Now see, while I will concede that perhaps living in a small apartment without heat or electricity is problematic - this aspect of your upbringing is enviable.

That you were regularly in contact with people who were examining their lives - looking for new ways of living, of finding fulfillment, of expressing themselves - that's stuff I would have killed for.

I grew up in a world where no one questioned what they did at all. Or at least didn't appear to. They did what their parents did, what others around them did, what they were expected to do and what was accepted.

No one could answer the questions I started having about spirituality as a kid - the best they could do was take me to church (Episcopal) and I found no answers there. No one ate unusual or different foods or even thought about trying them. We ate foods cooked from recipes passed down for generations.

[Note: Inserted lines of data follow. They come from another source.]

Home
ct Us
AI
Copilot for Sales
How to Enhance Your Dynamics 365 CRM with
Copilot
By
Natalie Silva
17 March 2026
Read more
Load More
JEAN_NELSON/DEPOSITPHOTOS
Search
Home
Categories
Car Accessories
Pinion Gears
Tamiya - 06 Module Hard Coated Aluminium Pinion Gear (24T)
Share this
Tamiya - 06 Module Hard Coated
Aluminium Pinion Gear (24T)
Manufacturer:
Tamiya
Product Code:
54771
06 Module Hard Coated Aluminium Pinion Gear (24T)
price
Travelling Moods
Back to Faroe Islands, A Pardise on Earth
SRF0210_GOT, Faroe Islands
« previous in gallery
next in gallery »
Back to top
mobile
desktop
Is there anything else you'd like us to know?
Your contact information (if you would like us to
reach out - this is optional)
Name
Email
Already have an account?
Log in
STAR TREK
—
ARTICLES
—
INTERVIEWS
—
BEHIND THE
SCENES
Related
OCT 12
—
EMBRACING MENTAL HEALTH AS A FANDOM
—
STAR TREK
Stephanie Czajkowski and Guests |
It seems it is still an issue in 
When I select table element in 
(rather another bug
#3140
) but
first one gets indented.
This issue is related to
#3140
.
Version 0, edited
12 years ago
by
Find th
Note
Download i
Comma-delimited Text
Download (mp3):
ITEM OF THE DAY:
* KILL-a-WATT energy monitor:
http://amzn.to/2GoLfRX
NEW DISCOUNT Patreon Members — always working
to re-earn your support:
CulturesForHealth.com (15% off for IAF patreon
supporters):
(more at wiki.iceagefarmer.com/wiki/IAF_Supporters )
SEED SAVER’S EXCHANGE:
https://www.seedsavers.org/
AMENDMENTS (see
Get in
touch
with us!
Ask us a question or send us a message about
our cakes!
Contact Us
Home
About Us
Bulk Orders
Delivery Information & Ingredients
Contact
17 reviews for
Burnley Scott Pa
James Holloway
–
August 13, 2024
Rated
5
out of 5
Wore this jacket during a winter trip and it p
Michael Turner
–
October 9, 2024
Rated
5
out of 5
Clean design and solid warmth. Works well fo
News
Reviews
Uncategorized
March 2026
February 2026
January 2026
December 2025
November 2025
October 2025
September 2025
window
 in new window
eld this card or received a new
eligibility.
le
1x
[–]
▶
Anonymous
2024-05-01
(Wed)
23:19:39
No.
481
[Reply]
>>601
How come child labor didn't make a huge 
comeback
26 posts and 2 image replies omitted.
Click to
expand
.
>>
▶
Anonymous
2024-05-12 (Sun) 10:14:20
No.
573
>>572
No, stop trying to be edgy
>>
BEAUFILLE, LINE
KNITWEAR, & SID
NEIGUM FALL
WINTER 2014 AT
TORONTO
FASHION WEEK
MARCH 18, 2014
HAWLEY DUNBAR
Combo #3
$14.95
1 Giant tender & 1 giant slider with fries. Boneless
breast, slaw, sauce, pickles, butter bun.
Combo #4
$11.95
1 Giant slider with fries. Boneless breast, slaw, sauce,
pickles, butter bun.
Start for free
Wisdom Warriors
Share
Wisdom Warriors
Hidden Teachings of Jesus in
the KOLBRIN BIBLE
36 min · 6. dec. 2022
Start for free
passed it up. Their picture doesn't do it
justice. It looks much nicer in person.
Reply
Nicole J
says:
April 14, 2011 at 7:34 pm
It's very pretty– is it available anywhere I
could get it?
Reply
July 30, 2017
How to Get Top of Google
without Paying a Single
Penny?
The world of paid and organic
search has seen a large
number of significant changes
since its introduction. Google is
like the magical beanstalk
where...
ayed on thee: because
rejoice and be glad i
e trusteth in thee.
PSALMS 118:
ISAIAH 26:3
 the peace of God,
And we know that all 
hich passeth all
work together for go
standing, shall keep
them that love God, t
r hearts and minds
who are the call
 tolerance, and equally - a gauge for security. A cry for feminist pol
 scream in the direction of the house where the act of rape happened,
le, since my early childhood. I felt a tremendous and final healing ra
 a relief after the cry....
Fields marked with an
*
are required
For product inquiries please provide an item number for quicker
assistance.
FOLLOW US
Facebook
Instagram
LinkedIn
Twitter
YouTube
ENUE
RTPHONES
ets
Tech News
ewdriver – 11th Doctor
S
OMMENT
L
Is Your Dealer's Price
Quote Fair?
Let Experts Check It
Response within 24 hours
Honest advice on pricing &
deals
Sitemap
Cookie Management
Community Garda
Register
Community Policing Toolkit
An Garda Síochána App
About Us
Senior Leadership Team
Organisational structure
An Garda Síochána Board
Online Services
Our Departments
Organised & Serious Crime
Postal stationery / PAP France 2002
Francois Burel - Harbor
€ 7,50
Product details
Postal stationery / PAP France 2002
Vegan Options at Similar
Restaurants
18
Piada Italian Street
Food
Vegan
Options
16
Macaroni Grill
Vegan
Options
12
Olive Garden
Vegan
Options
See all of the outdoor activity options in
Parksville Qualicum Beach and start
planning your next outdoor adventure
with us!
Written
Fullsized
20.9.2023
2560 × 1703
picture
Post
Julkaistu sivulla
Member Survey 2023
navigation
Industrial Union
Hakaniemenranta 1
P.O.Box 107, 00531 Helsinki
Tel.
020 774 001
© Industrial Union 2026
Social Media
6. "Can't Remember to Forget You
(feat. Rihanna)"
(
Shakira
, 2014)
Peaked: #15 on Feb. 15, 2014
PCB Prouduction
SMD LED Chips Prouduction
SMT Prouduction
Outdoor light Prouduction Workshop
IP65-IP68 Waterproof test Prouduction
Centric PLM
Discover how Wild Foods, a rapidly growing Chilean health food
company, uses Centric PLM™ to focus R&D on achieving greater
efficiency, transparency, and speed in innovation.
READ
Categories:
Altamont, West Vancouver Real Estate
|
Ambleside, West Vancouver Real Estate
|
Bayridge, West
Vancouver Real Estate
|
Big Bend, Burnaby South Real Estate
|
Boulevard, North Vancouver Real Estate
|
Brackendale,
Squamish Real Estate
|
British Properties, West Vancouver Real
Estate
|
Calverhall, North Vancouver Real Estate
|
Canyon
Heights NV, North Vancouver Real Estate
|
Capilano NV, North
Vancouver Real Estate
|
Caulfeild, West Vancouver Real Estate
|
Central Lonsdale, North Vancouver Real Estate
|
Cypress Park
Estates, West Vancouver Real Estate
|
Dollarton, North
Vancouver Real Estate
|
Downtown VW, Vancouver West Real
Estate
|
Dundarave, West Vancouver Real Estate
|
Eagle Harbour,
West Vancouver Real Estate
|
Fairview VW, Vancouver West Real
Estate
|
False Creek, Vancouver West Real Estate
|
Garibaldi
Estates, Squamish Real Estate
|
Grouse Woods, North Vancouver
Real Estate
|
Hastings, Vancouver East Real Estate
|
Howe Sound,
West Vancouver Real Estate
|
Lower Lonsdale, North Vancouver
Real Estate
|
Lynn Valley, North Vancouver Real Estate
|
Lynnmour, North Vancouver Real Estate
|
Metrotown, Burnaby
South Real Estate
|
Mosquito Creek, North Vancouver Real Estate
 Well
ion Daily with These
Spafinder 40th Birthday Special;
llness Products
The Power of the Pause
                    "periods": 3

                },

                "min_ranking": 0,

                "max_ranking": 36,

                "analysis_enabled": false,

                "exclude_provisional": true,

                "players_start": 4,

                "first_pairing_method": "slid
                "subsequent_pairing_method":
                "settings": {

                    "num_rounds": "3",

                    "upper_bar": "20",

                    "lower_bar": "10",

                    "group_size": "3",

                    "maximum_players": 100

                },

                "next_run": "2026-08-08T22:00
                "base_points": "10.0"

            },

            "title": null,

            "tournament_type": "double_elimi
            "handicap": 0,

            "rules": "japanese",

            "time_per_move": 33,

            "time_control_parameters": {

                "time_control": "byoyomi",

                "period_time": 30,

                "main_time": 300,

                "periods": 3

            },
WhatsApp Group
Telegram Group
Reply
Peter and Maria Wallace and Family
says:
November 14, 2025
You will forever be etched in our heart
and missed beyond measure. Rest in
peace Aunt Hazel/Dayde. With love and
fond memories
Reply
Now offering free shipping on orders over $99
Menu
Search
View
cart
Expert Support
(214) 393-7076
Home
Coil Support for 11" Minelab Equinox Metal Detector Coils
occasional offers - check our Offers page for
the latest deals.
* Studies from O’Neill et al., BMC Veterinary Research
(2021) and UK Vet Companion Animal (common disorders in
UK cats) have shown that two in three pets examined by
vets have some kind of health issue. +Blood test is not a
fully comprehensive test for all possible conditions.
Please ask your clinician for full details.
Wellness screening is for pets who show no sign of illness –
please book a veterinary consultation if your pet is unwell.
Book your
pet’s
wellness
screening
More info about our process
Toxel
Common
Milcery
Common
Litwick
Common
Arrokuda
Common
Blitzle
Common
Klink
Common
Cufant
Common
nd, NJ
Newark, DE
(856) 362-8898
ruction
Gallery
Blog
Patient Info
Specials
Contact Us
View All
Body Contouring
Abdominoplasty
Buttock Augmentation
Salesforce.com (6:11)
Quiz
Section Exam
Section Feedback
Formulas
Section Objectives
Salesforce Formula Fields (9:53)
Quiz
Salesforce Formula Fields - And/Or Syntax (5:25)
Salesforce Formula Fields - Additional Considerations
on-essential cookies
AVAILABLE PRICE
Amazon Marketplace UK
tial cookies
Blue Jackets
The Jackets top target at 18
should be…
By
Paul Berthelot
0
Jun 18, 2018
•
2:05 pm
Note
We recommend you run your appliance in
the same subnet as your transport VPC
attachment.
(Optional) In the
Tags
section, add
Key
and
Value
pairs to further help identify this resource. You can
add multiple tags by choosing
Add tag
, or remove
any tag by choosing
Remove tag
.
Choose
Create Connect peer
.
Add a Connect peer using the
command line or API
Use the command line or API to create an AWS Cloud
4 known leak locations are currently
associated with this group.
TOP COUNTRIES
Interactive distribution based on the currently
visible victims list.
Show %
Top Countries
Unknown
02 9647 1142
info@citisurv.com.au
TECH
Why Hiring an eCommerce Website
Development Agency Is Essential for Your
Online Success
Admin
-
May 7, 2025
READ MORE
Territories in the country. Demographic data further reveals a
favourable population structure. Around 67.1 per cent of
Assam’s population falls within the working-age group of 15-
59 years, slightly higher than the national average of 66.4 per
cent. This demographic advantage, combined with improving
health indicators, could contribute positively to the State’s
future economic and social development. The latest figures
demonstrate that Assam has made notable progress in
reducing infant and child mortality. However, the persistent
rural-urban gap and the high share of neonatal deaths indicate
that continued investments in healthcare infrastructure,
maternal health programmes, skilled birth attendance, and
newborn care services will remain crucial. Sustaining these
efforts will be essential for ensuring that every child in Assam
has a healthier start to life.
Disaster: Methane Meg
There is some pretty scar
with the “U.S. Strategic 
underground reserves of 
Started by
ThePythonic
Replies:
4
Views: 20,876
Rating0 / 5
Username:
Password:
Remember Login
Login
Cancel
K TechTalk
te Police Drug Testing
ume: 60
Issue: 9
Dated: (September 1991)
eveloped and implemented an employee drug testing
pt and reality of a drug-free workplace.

Even in my mother's home where astrology might have been discussed - it was more of a fad, because everything for her was all about what was in, hot, cool. That people sought to do things for anything other than surface appeal was something I rarely saw, and thought I was a little strange for thinking so much about things other people had no interest in.

The Bear Maiden said...

Sometimes I wonder though, if being able to accept what you know and never question anything is better. Of course, my heart screams "NO!"... but then again... asking questions gets to be so *torturous*. I've had people ask me, "MUST you ALWAYS question me???" Uh, yeah, I *must*. But it doesn't make anything easier... in fact it makes life damn painful. But much more enjoyable :) And you tend to meet many others like you...

Fat Lady said...

But I think that questioning is in your nature - rather than the result of your upbringing. Imagine having that nature and growing up in an environment where no one questioned anything. Those same people who ask if you must always question as an adult, would be inclined to tell a child to never question.

I think there's a confidence that comes from KNOWING that you must question and that there are others who must question as well.